O espaço montando pelo diretor, a partir de direção de arte impecavelmente bem trabalhada e a utilização de animação em stop-motion, é mágico e sobressai da lógica racional das coisas simples do dia a dia. No filme, sapatos têm vontade própria, um chef de cozinha vive dentro da geladeira e do fogão, além das comidas serem animadas e a mesa de jantar ondulatória. Todos esses elementos podem perturbar os espectadores desavisados ou encantá-los completamente.

Esses aspectos são apenas o começo, o longa inteiro contempla um universo quase paralelo, no entanto, respaldado sempre na verossimilhança. Por exemplo, o protagonista possui um rato que se envolve com os moradores de maneira simbiótica e uma campainha que corre pela casa tocando, ambas as personificações aparecem frequentemente no filme, para o riso ou irritação do público.

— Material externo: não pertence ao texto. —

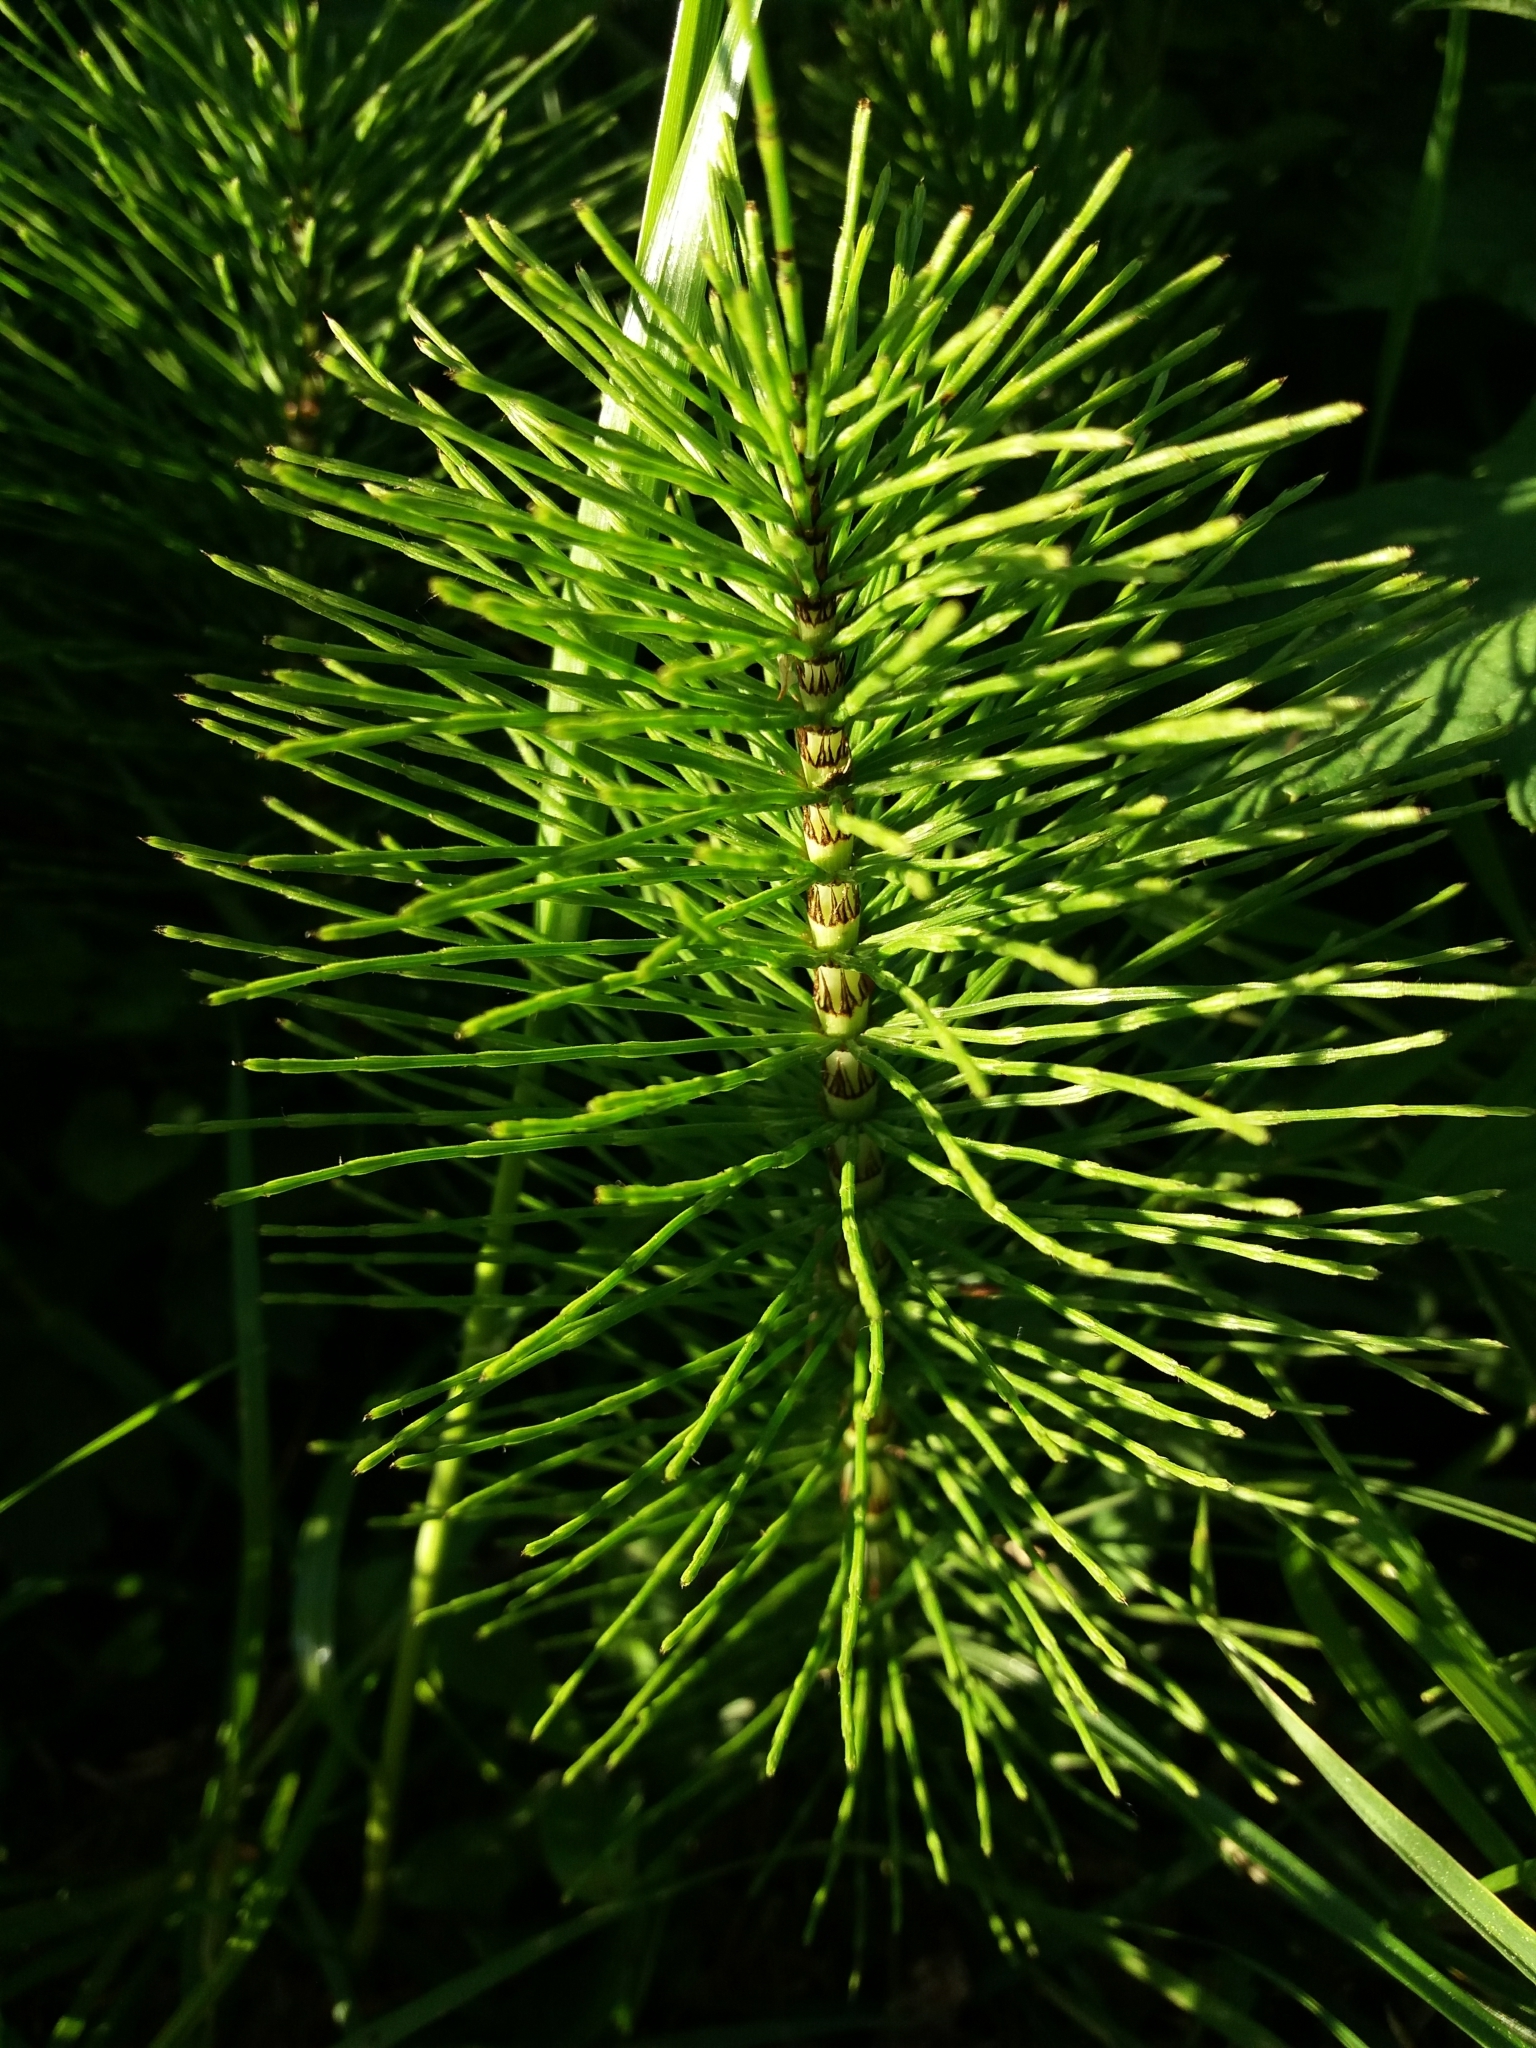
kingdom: Plantae
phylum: Tracheophyta
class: Polypodiopsida
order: Equisetales
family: Equisetaceae
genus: Equisetum
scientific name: Equisetum telmateia
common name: Great horsetail
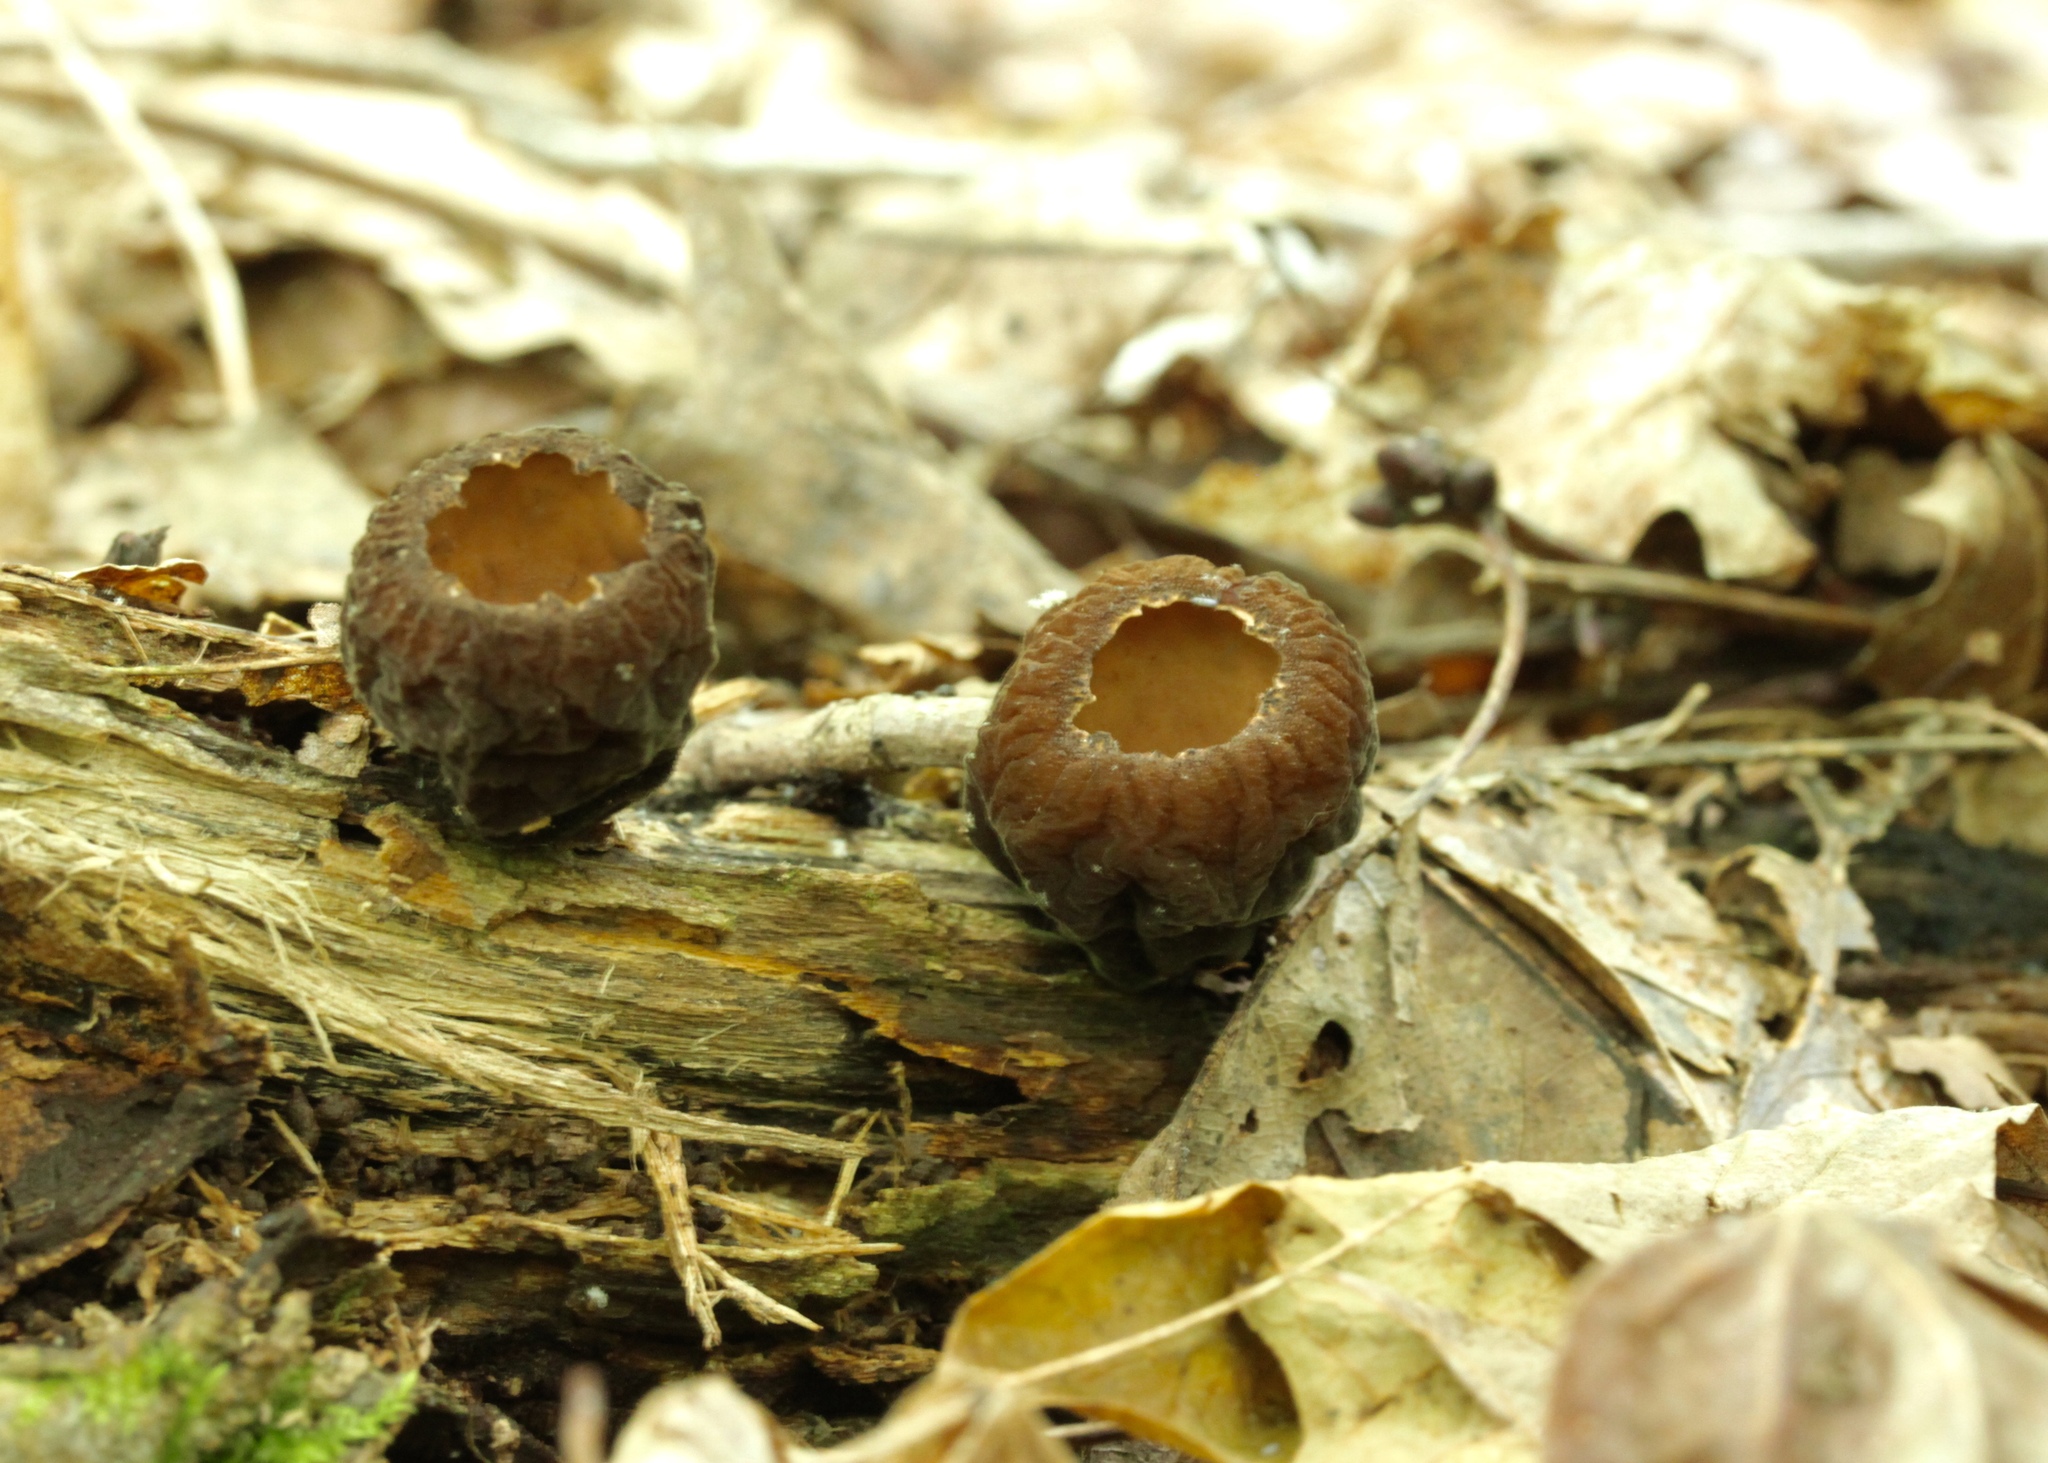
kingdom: Fungi
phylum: Ascomycota
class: Pezizomycetes
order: Pezizales
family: Sarcosomataceae
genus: Galiella
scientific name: Galiella rufa
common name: Hairy rubber cup
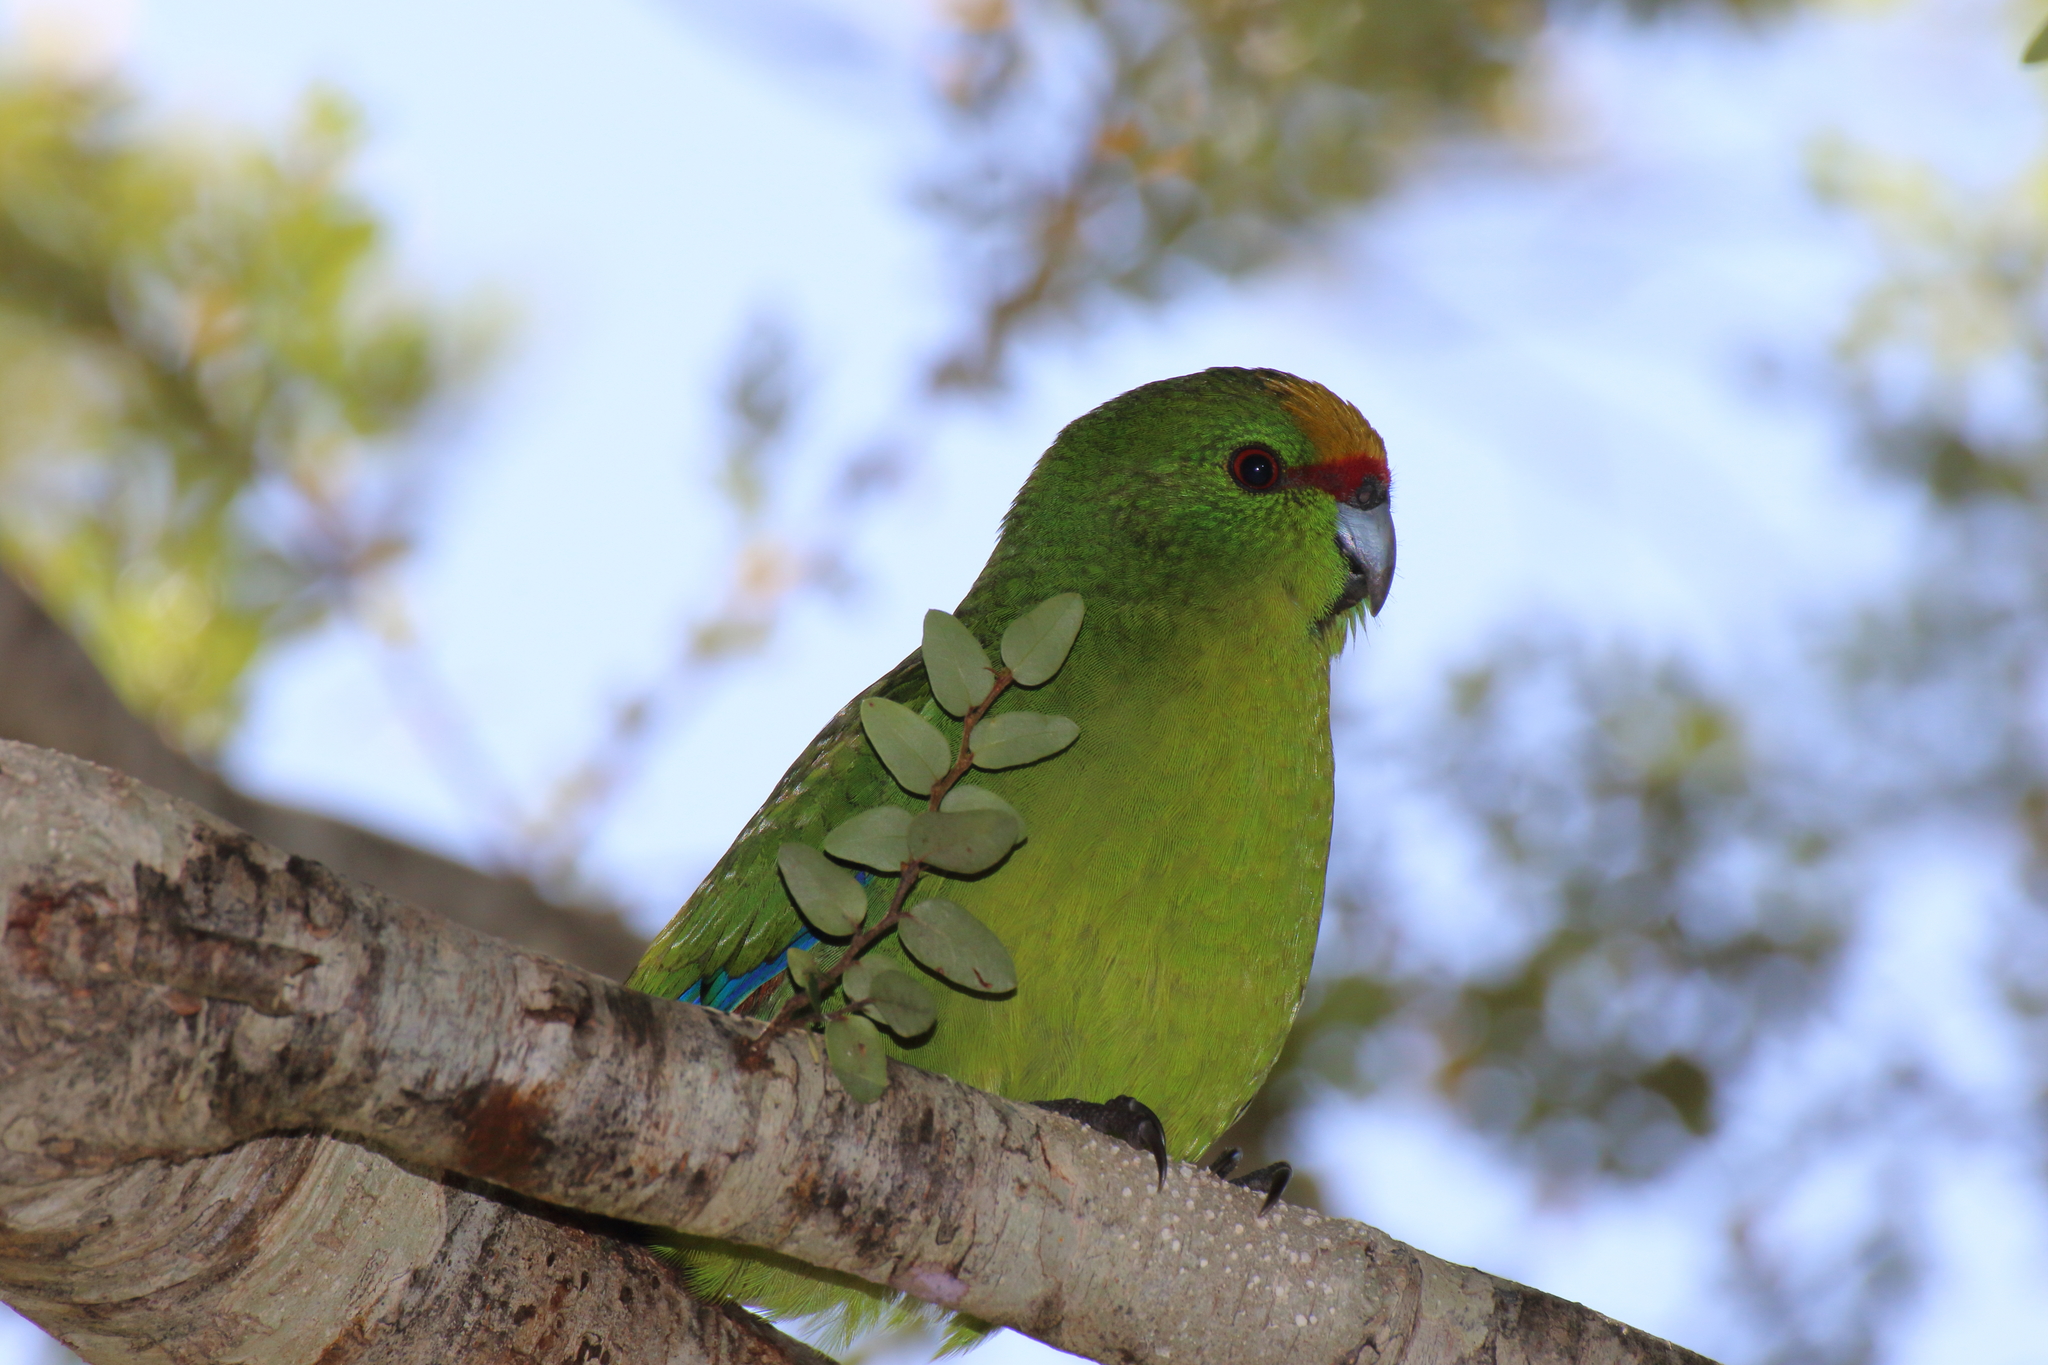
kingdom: Animalia
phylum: Chordata
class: Aves
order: Psittaciformes
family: Psittacidae
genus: Cyanoramphus
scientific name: Cyanoramphus auriceps
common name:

A construção de A Espuma dos Dias relembra bastante a obra Sonhando Acordado (2006) de Gondry, como Gael García Bernal e Charlotte Gainsbourg, que é um vislumbre entre o mundo onírico e o real. O diretor, entretanto, é mais conhecido pela parceria com Charlie Kaufman em Brilho Eterno de Uma Mente Sem Lembranças (2004), com Jim Carey e Kate Winslet. Na obra norte-americana, as características etéreas de Gondry estão presentes, mas se concentram numa criação surreal para exterminar o sofrimento dos rompimentos amorosos.

Em A Espuma dos Dias, a graça, o lirismo e o surrealismo ganham destaque e somam com a atuação preciosa do atores. O filme é um respiro simpático de encantamento dentro de uma indústria cinematográfica já tão esquematizada.